• _Texte fourni_:
★ ★ ★
Et puis il y a les astéroïdes. Certains évoquent leurs précieuses richesses. Je pense que la véritable richesse des astéroïdes est de fournir de nouvelles destinations pour les colons de l’espace. Si Mars peut fonder son développement sur l’exportation d’idées, les astéroïdes peuvent faire de même. En fin de compte il y aura sans doute une autorité gouvernementale sur Mars, elle sera probablement nécessaire. Mais les astéroïdes représentent un beaucoup plus grand nombre de nouveaux mondes, et je ne crois pas personnellement dans ce plan de développement qui consiste à exporter leurs ressources parce qu’il s’avère qu’il faut les raffiner. Le platine ne représente qu’un dixième de dixième de pour cent de l’astéroïde que vous devez désorbiter, pour le récupérer. L’acier (le fer plutôt) peut représenter jusqu’à dix pour cent, d’accord, vous pouvez produire de l’acier sur un astéroïde, pas pour l’exporter sur Terre mais pour construire des cités spatiales, mais bien sûr, ce faisant, vous pouvez en profiter pour l’exporter aussi sur Terre mais … de Nouveaux Mondes et de Nouveaux Mondes au-delà encore !
★ ★ ★
• _Exercice proposé 1_: Ces affirmations s'accordent-elles avec le texte sur les astéroïdes ? (a) Selon le texte, la véritable richesse des astéroïdes est d'offrir de nouvelles destinations aux colons de l'espace. (b) Selon le texte, le platine peut représenter jusqu'à dix pour cent d'un astéroïde. (c) Le texte exclut toute autorité gouvernementale sur Mars. Répondez par oui ou non pour chacune, en citant mot pour mot le passage décisif.
• _Exercice proposé 2_: Pouvez-vous prolonger le texte sur les astéroïdes à partir de sa dernière phrase ?

Éléments conservés d'une collection:
★ ★ ★
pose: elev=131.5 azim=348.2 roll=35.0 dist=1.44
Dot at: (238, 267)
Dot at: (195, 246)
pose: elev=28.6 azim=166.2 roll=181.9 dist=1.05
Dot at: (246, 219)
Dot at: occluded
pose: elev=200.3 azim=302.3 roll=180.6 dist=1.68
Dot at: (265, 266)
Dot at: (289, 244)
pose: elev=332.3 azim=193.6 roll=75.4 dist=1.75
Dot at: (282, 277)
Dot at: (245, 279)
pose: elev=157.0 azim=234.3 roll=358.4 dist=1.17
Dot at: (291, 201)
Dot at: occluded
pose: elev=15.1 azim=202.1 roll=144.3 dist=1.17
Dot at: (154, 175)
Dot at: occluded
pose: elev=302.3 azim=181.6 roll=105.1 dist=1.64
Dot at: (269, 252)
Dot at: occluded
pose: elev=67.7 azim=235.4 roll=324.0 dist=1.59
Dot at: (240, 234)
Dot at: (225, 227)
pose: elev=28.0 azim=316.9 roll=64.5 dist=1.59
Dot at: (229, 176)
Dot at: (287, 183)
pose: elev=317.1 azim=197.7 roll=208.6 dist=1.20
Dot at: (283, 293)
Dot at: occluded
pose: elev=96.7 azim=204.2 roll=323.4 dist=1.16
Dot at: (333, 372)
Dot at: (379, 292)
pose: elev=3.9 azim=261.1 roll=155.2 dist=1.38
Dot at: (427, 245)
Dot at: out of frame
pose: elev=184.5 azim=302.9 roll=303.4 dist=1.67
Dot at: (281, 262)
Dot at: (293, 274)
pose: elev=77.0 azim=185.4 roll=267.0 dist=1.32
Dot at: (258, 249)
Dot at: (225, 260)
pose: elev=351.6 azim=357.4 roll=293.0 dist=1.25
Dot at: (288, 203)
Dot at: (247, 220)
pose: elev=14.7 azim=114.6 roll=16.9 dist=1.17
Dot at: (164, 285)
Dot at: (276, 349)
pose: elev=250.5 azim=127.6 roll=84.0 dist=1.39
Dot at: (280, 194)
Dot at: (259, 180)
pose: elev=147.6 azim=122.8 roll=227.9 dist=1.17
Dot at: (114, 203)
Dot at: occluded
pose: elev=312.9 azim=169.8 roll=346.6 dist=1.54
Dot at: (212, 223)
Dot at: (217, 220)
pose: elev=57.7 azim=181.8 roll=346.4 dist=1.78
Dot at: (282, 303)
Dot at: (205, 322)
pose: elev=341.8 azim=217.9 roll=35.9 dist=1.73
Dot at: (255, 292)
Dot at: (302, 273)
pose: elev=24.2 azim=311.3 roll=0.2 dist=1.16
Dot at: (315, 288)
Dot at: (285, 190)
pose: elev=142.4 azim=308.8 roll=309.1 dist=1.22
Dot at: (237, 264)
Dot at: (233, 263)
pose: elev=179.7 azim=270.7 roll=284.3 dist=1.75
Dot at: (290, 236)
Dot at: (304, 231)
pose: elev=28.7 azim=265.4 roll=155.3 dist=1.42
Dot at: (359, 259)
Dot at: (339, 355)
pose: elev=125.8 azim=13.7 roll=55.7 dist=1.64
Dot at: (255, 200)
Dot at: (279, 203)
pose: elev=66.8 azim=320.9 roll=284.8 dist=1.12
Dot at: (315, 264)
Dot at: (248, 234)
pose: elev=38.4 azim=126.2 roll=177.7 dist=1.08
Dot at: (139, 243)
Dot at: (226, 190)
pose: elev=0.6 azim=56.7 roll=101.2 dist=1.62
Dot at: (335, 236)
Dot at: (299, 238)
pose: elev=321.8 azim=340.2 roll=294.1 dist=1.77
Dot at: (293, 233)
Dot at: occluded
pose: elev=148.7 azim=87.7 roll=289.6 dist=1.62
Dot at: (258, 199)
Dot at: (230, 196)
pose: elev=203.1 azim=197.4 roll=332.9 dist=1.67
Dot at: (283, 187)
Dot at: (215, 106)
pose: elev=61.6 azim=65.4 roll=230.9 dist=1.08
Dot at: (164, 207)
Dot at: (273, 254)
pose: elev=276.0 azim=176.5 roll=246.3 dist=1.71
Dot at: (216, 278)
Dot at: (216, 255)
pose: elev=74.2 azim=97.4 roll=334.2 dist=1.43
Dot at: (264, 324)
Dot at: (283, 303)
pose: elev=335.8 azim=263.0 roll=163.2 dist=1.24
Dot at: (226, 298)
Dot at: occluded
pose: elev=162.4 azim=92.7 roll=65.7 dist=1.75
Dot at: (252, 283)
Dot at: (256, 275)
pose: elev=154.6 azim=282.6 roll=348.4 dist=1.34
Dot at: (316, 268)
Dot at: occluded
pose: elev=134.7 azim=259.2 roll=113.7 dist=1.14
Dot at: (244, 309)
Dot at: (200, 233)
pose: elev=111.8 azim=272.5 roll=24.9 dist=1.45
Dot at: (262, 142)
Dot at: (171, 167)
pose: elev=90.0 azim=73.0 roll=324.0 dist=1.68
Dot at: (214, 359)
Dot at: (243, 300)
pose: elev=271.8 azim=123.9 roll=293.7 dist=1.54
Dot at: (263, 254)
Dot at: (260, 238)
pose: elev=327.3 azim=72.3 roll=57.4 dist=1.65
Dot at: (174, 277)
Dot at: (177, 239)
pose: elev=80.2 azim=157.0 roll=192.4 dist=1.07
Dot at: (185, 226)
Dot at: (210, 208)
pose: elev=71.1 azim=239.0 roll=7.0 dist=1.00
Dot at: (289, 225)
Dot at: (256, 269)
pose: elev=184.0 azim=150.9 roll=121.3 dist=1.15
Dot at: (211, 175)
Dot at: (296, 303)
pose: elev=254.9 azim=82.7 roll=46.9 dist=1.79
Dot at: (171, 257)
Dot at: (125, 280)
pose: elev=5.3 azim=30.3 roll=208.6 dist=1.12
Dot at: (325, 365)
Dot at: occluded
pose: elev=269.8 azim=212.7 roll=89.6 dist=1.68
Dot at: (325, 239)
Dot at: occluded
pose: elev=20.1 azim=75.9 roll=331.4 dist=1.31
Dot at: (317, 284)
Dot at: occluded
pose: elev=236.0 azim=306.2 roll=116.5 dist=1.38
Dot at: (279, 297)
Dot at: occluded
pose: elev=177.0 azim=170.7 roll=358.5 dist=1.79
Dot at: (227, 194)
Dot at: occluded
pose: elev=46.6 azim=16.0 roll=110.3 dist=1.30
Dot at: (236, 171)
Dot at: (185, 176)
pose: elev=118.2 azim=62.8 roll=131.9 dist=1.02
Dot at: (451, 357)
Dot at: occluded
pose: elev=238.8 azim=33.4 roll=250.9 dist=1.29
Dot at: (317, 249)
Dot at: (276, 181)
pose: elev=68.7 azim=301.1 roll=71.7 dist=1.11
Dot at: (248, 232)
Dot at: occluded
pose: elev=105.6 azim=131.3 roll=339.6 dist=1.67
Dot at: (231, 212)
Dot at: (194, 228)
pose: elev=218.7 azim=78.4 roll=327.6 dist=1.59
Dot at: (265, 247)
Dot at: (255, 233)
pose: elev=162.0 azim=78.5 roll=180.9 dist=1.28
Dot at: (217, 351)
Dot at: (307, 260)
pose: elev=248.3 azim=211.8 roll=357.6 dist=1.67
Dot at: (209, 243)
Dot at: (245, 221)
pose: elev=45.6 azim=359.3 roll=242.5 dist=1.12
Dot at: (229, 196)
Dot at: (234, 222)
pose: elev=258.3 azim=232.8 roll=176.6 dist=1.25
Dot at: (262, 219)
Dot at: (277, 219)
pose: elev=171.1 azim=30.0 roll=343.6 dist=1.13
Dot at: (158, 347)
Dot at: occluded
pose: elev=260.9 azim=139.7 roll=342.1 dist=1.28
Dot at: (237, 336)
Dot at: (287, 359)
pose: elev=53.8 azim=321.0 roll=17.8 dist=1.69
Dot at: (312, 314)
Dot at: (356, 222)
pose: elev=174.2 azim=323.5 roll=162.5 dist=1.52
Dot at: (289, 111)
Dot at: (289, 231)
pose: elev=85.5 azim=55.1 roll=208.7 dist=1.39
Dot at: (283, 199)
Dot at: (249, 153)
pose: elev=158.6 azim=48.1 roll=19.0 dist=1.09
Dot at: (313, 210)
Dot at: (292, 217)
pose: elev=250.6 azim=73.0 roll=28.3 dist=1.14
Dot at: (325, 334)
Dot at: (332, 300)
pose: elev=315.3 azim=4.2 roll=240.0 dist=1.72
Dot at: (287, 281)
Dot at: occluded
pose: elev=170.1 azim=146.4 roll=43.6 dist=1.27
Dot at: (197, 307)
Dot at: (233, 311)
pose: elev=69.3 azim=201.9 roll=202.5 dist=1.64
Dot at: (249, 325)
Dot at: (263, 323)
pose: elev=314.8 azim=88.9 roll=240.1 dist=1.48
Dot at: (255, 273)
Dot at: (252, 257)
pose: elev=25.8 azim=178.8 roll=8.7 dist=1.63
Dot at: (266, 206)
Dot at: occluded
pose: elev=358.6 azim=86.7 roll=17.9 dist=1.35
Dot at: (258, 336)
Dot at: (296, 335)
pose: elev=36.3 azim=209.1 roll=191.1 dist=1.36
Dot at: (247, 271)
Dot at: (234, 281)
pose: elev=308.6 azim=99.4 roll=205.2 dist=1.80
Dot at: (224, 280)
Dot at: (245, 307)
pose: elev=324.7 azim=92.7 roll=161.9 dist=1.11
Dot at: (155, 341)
★ ★ ★
• _Réponse attendue 1_:
(a) Oui : « la véritable richesse des astéroïdes est de fournir de nouvelles destinations pour les colons de l’espace ».
(b) Non : « Le platine ne représente qu’un dixième de dixième de pour cent de l’astéroïde que vous devez désorbiter ».
(c) Non : « il y aura sans doute une autorité gouvernementale sur Mars, elle sera probablement nécessaire ».

• _Réponse attendue 2_:
Comme je vous l’ai dit, je pense qu’il y a désormais un véritable espoir de libérer l’énergie de fusion thermonucléaire. Grâce à l’exemple de SpaceX, il y a des startups qui travaillent sur la fusion. Il y a d’énormes quantités d’Hélium 3 dans les atmosphères des planètes géantes. Sur Jupiter, la gravité est trop importante pour qu’on aille l’y récolter, mais sur Saturne, Uranus et Neptune c’est techniquement faisable, et puis il y a la ceinture de Kuiper, et il y a les étoiles, et bien sûr, au cours de la prochaine décennie nous lancerons de nouveaux télescopes spatiaux : Tess, James Webb, Habitable Planet Finder et d’autres qui sont en attente de proposition. Nous pourrions construire des interféromètres optiques sur la Lune, qui seront peut-être contrôlés par des horloges développées ici (au Musée d’horlogerie de La Chaux de Fonds NdT). Nous découvrirons de nouveaux mondes, nous « cartographierons » de nouveaux mondes, nous pourrons littéralement les cartographier depuis l’espace et les télescopes terrestres seront toujours mis à contribution. Et je pense que nous allons assister à l’émergence des technologies qui permettront le vol interstellaire, nous aurons besoin de transmettre l’énergie par lasers, soit directement sur des voiles réfléchissantes, soit via de puissants systèmes de propulsion électrique. Faudra-t-il embarquer le propergol ou le récupérer dans l’espace ? Les deux options sont envisageables. La propulsion interstellaire vaut la peine. Nous la développerons, c’est certain, et cela commence dès à présent.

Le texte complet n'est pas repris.